Le point de vue occidental très démonstratif peut être complété par le point de vue de la médecine traditionnelle chinoise (MTC). En MTC chaque couple d’organe est nourri par une saveur. L’amer nourrit le cœur et l’intestin grêle. Et ce faisant permet de libérer l’énergie du foie et de la vésicule biliaire et donc de les désengorger le cas échéant.
"L’énergie du cœur assure l’harmonie de l’âme et des émotions ainsi que celle des différents méridiens, elle est en relation avec l’activité intellectuelle. Elle nous procure paix intérieure et clarté de l’esprit." Le Cœur est considéré par les Taoïstes comme « l’empereur » des organes et du psychisme. (cf tao et spiritualité)
Sa dysharmonie provoque :
– Trop d’activité, nervosité, vulnérabilité frayeurs, mauvais centrage, maniaquerie, anxiété, manque de concentration, Insomnies.

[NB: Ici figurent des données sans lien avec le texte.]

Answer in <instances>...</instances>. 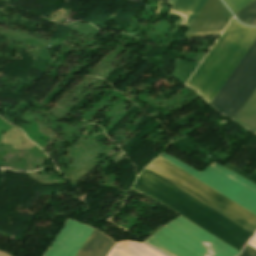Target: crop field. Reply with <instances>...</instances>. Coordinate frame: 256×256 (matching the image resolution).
<instances>
[{
    "instance_id": "crop-field-1",
    "label": "crop field",
    "mask_w": 256,
    "mask_h": 256,
    "mask_svg": "<svg viewBox=\"0 0 256 256\" xmlns=\"http://www.w3.org/2000/svg\"><path fill=\"white\" fill-rule=\"evenodd\" d=\"M132 189L165 205L240 251L253 234L148 169L142 171Z\"/></svg>"
},
{
    "instance_id": "crop-field-2",
    "label": "crop field",
    "mask_w": 256,
    "mask_h": 256,
    "mask_svg": "<svg viewBox=\"0 0 256 256\" xmlns=\"http://www.w3.org/2000/svg\"><path fill=\"white\" fill-rule=\"evenodd\" d=\"M255 37L256 28L232 19L186 85L210 103Z\"/></svg>"
},
{
    "instance_id": "crop-field-3",
    "label": "crop field",
    "mask_w": 256,
    "mask_h": 256,
    "mask_svg": "<svg viewBox=\"0 0 256 256\" xmlns=\"http://www.w3.org/2000/svg\"><path fill=\"white\" fill-rule=\"evenodd\" d=\"M145 242L168 256H237L239 253L181 216Z\"/></svg>"
},
{
    "instance_id": "crop-field-4",
    "label": "crop field",
    "mask_w": 256,
    "mask_h": 256,
    "mask_svg": "<svg viewBox=\"0 0 256 256\" xmlns=\"http://www.w3.org/2000/svg\"><path fill=\"white\" fill-rule=\"evenodd\" d=\"M146 168L245 227L249 231L253 233L255 232V215L168 163L164 159L159 157Z\"/></svg>"
},
{
    "instance_id": "crop-field-5",
    "label": "crop field",
    "mask_w": 256,
    "mask_h": 256,
    "mask_svg": "<svg viewBox=\"0 0 256 256\" xmlns=\"http://www.w3.org/2000/svg\"><path fill=\"white\" fill-rule=\"evenodd\" d=\"M160 157L256 215V186L252 183L214 162L200 173L165 153Z\"/></svg>"
},
{
    "instance_id": "crop-field-6",
    "label": "crop field",
    "mask_w": 256,
    "mask_h": 256,
    "mask_svg": "<svg viewBox=\"0 0 256 256\" xmlns=\"http://www.w3.org/2000/svg\"><path fill=\"white\" fill-rule=\"evenodd\" d=\"M256 84V40L253 42L251 47L248 49L246 54L243 56L241 61L238 63L236 68L233 70L231 75L228 77L226 82L223 84L221 89L218 91L216 96L213 98L216 104L222 107L224 110L232 113L237 111L241 103L244 101L248 93L251 91L253 86ZM256 85L249 93L245 101L242 103L238 111L233 116L232 114L224 111L218 105L211 101V105L217 108L223 114L231 117L237 115L239 110L242 108L244 103L247 101L249 96L252 94Z\"/></svg>"
},
{
    "instance_id": "crop-field-7",
    "label": "crop field",
    "mask_w": 256,
    "mask_h": 256,
    "mask_svg": "<svg viewBox=\"0 0 256 256\" xmlns=\"http://www.w3.org/2000/svg\"><path fill=\"white\" fill-rule=\"evenodd\" d=\"M93 228L68 219L44 256H76Z\"/></svg>"
},
{
    "instance_id": "crop-field-8",
    "label": "crop field",
    "mask_w": 256,
    "mask_h": 256,
    "mask_svg": "<svg viewBox=\"0 0 256 256\" xmlns=\"http://www.w3.org/2000/svg\"><path fill=\"white\" fill-rule=\"evenodd\" d=\"M231 17L219 0H208L186 34L222 32Z\"/></svg>"
},
{
    "instance_id": "crop-field-9",
    "label": "crop field",
    "mask_w": 256,
    "mask_h": 256,
    "mask_svg": "<svg viewBox=\"0 0 256 256\" xmlns=\"http://www.w3.org/2000/svg\"><path fill=\"white\" fill-rule=\"evenodd\" d=\"M116 242L94 229L77 256H107Z\"/></svg>"
},
{
    "instance_id": "crop-field-10",
    "label": "crop field",
    "mask_w": 256,
    "mask_h": 256,
    "mask_svg": "<svg viewBox=\"0 0 256 256\" xmlns=\"http://www.w3.org/2000/svg\"><path fill=\"white\" fill-rule=\"evenodd\" d=\"M206 2L207 0H176L172 9L189 15L184 24L190 26Z\"/></svg>"
},
{
    "instance_id": "crop-field-11",
    "label": "crop field",
    "mask_w": 256,
    "mask_h": 256,
    "mask_svg": "<svg viewBox=\"0 0 256 256\" xmlns=\"http://www.w3.org/2000/svg\"><path fill=\"white\" fill-rule=\"evenodd\" d=\"M235 15L243 23L256 25V0L250 2Z\"/></svg>"
},
{
    "instance_id": "crop-field-12",
    "label": "crop field",
    "mask_w": 256,
    "mask_h": 256,
    "mask_svg": "<svg viewBox=\"0 0 256 256\" xmlns=\"http://www.w3.org/2000/svg\"><path fill=\"white\" fill-rule=\"evenodd\" d=\"M231 10L234 12H238L241 8H243L246 4H248L251 0H224Z\"/></svg>"
},
{
    "instance_id": "crop-field-13",
    "label": "crop field",
    "mask_w": 256,
    "mask_h": 256,
    "mask_svg": "<svg viewBox=\"0 0 256 256\" xmlns=\"http://www.w3.org/2000/svg\"><path fill=\"white\" fill-rule=\"evenodd\" d=\"M250 246L256 249V234L252 238V240L249 242ZM244 249V251L241 253L240 256H256V250L253 249L252 247L248 246Z\"/></svg>"
},
{
    "instance_id": "crop-field-14",
    "label": "crop field",
    "mask_w": 256,
    "mask_h": 256,
    "mask_svg": "<svg viewBox=\"0 0 256 256\" xmlns=\"http://www.w3.org/2000/svg\"><path fill=\"white\" fill-rule=\"evenodd\" d=\"M223 166H225V167L231 169L232 171L238 173L239 175H241V176H243V177H245V178L251 180L252 182L256 183V169H255V171L249 176V175H247L246 173L242 172L241 170H239V169H237V168H235V167H233V166H231V165H229V164H227V163L224 164Z\"/></svg>"
},
{
    "instance_id": "crop-field-15",
    "label": "crop field",
    "mask_w": 256,
    "mask_h": 256,
    "mask_svg": "<svg viewBox=\"0 0 256 256\" xmlns=\"http://www.w3.org/2000/svg\"><path fill=\"white\" fill-rule=\"evenodd\" d=\"M173 2H174V0H169L167 3L172 6Z\"/></svg>"
}]
</instances>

– la tristesse du poumon et la colère du foie peuvent alors envahir le cœur !
Peut-être pourrait-on aller jusque reconnaître les symptômes d’une société entière qui mange trop sucré et pas assez amer..? Il ne nous reste donc plus qu’à aller boire notre thé ou notre café sans sucre, savourer le chou de Bruxelles, la petite pousse de houblon ou de tamier, la chicorée, la centaurée, la menthe sauvage, le chocolat noir ...

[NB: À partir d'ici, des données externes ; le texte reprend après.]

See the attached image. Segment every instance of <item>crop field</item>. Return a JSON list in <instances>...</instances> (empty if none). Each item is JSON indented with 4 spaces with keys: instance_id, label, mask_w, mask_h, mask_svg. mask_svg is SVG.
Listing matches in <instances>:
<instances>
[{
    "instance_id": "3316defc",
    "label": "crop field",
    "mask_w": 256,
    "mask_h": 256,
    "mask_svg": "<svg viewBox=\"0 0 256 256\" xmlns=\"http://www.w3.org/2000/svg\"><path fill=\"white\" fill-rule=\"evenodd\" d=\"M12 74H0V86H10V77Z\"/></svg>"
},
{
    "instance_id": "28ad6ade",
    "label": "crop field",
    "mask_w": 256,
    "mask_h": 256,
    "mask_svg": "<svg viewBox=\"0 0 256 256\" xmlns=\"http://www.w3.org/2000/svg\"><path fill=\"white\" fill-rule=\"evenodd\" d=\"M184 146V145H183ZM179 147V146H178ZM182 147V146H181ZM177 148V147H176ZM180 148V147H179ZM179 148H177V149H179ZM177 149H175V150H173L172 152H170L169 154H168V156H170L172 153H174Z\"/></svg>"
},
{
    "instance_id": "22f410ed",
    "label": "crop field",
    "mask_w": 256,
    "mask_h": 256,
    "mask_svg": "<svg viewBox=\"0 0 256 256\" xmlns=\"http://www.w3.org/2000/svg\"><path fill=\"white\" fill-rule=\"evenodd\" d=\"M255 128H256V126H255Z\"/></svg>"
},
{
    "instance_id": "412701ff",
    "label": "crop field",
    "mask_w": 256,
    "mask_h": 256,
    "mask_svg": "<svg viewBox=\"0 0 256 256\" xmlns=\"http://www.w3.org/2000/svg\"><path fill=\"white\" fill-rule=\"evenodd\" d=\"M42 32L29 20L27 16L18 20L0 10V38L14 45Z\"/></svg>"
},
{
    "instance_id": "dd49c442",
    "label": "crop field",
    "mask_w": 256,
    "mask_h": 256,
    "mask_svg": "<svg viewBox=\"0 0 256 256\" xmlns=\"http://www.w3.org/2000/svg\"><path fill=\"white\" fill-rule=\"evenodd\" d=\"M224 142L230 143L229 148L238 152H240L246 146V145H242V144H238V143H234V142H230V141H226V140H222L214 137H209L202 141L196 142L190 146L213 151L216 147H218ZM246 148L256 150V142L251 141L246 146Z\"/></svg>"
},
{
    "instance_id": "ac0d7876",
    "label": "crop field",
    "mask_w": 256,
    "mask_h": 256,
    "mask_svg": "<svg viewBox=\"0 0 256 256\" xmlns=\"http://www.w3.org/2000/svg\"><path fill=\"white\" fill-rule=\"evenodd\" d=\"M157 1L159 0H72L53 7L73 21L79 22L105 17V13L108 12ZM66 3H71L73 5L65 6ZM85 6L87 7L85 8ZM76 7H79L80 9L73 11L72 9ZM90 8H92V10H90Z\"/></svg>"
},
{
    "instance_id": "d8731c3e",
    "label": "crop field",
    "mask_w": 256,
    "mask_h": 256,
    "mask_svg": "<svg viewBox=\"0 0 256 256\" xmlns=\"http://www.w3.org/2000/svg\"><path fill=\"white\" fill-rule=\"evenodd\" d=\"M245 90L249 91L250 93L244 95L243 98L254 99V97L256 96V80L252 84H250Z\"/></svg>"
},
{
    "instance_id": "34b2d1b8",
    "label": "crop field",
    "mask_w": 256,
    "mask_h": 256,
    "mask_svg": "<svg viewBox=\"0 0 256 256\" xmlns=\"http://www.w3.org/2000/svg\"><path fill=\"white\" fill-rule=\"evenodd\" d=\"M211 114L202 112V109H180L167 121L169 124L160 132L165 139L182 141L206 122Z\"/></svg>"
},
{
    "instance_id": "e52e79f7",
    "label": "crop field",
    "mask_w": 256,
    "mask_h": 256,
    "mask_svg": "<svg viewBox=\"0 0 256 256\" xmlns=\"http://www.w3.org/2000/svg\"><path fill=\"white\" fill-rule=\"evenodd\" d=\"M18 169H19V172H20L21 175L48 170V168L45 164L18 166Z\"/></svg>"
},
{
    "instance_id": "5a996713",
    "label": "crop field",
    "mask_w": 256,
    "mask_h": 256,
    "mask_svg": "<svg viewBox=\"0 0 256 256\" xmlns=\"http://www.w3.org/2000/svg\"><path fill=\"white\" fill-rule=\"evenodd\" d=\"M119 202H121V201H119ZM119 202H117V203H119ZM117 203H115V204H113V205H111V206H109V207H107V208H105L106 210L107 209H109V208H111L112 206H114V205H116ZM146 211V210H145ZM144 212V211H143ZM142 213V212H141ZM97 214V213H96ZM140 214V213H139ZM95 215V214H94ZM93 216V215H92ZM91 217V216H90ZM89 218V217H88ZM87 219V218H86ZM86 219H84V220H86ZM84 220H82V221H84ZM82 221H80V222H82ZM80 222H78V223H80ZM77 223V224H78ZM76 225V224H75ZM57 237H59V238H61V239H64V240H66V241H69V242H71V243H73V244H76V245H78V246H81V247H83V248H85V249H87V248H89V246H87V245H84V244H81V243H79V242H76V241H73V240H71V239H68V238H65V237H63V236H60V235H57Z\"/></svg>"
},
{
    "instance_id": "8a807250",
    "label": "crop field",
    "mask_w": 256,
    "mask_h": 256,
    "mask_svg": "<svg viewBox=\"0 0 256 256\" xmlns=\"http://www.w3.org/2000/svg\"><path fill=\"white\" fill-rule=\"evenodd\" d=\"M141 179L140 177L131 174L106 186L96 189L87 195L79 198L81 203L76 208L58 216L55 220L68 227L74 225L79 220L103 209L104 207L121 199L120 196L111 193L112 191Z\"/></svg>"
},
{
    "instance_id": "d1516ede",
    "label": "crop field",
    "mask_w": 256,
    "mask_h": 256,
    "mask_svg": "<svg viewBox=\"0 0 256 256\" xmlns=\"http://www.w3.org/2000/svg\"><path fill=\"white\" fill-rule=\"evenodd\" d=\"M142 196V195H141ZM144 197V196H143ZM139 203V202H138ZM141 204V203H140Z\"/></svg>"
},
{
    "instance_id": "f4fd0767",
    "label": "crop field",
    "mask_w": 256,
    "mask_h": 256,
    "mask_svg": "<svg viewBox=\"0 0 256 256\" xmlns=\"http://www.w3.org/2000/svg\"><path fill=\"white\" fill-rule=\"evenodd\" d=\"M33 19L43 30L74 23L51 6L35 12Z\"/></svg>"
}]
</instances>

Pour éviter l’amertume que provoque notre société quand elle perd le lien avec la nature et nous demande de marcher sur la tête avec elle et ainsi retrouver la joie et la clarté d’esprit d’un méridien Cœur bien équilibré !
Messages
1. L’Amer, une saveur au placard - 3, 20 juin 2018, 13:54, par Claire
Bonjour,
Oui, je suis bien d’accord la saveur amère est à redécouvrir dans notre monde actuel. C’est une saveur qui m’attire beaucoup ... Il doit y avoir un besoin ... Je viens de découvrir les fèves crues de cacao : elles sont amères et n’ont pas du tout de sucre. C’est un vrai plaisir que ce goût fort, inhabituel ; il n’est pas flatteur certes, mais on sent que ça fait du bien ; à consommer certainement avec modération mais régulièrement voire quotidiennement peut être. Les mérites vantés sont diverses : elles stimulent le flux sanguin et de ce fait participent à la santé cardiovasculaire, régulent la tension et le cholestérol, favorisent l’activité cérébrale et cognitive, diminuent le stress, renforcent le système immunitaire et luttent contre le vieillissement. Qui dit mieux ? Il semblerait par ailleurs que les vertues du cacao pur disparaissent en très grande partie voire complètement avec l’alliance du sucre et du lait dans nos plaquettes de chocolat. Les Maya considéraient les fèves de cacao comme des aliments médicaments. J’aimerais avoir une connaissance plus fine de ce thème. Qui a l’expérience de cet aliment ? Comme tout alicament son utilisation demande une certaine connaissance approfondie, de la prudence. J’aimerais savoir pour qui ces fèves sont à recommander et pour qui elles sont à utiliser avec beaucoup de modération. On sent bien qu’ il y a beaucoup de force et de puissance dans cet aliment...
Peut être que ceux qui ont des connaissances en MTC auront des choses à dire au sujet de la consommation de fèves de cacao selon les profils énergétiques et les caractéristiques de chacun...
J’attends avec impatience vos partages...
Claire
2. L’Amer, une saveur au placard - 3, 14 novembre 2020, 18:26, par Pascale
Merci pour vos articles. Moi aussi j’aime cueillir des plantes sauvages, sans être spécialiste. J’utilise des App comme « picture this « pour les reconnaître et je vérifie leur toxicité. J’ai appris à aimer l’amer et ne peux plus m’en passer ! C’est un vrai goût qui relève tout.